Chouette4u Chouette4u 7 years
While TidalWave's idea makes sense, it's actually against Facebook's TOS to have two separate accounts like that. If they discovered it, you could lose one or both of your profiles. What you're supposed to do is have your personal (and private, nonsearchable, if you wish) profile and then have a "page" for your professional identity. Pages have almost all of the functionality that profiles have, and it keeps relative privacy a two-way street. People can become a "fan" of your page and see updates from it, write on its wall, etc, but it doesn't allow you to see their personal updates, photos, etc. As for the guy who got fired, I think it was just an asshole move on his boss' part to send a friend request. A few months ago, my husband had to fire someone, and the very first thing this guy did was remove my husband as his Facebook friend. It was totally understandable.

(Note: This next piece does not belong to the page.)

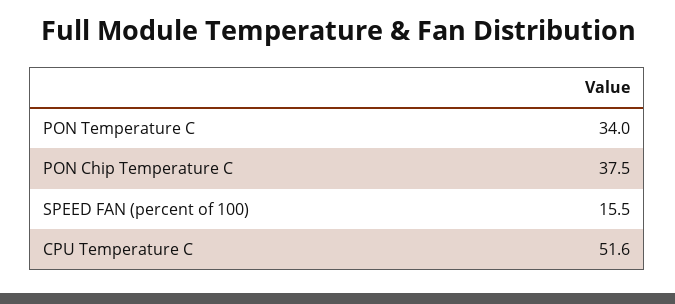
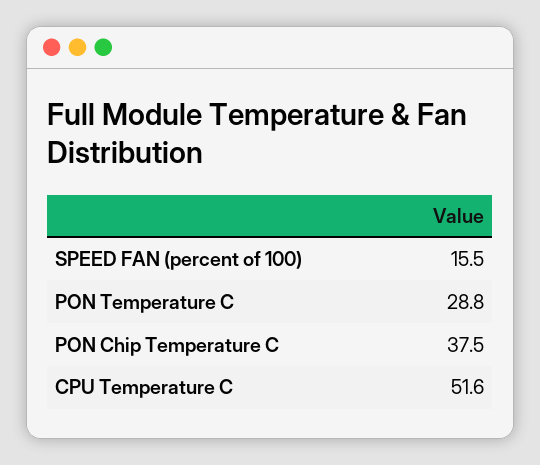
PON Temperature C: 34 -> 28.8

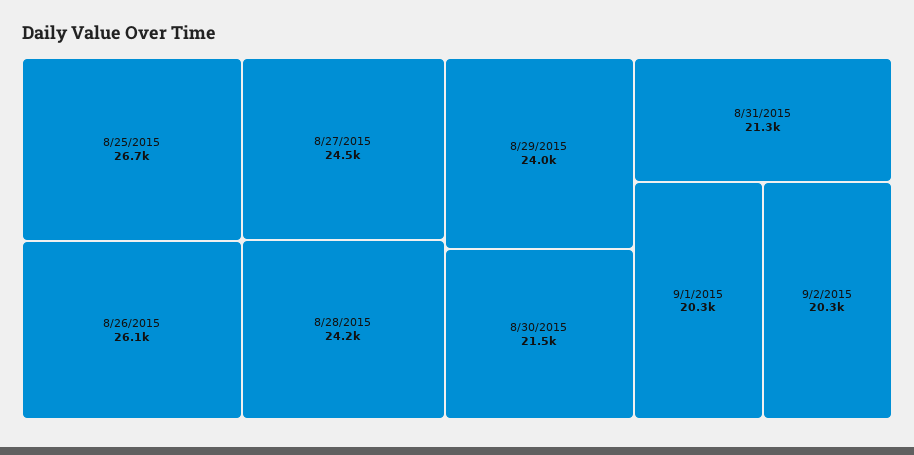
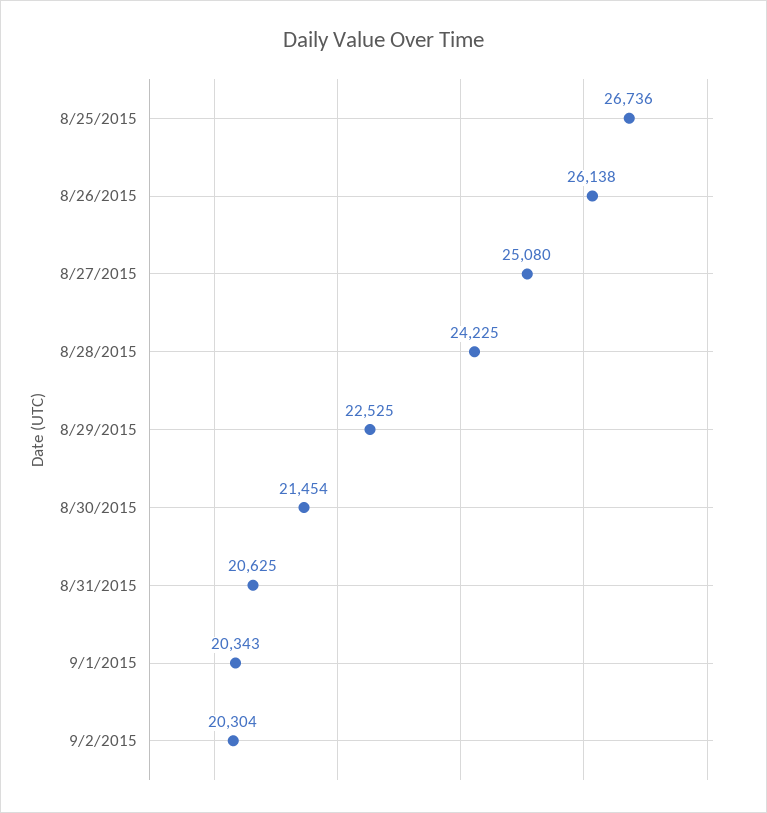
8/27/2015: 24500 -> 25080
8/29/2015: 24000 -> 22525
8/31/2015: 21300 -> 20625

TidalWave TidalWave 7 years
Here's my solution, no one else thinks it is practical but I feel it's important. I'm a web designer. So when I go for jobs, I know that my name will be searched everywhere. Well, I have a personal account on facebook. I am unsearchable and only friend my actual friends. I can go nuts on this account and not worry about anything. But I also have a professional account. This uses my professional email address, my whole name, and all of my interests are related to web design and the such. I list my previous employers (like a digital references list) and my only friends are past and present colleagues. This account is searchable. And honestly, I hardly use it. But it's there if an employer wants to find out more about me that way. So separating the two, I have no problems friending an ex boss. I don't share much about my life on the professional account so I don't fear the invasion of privacy or crossing of boundaries.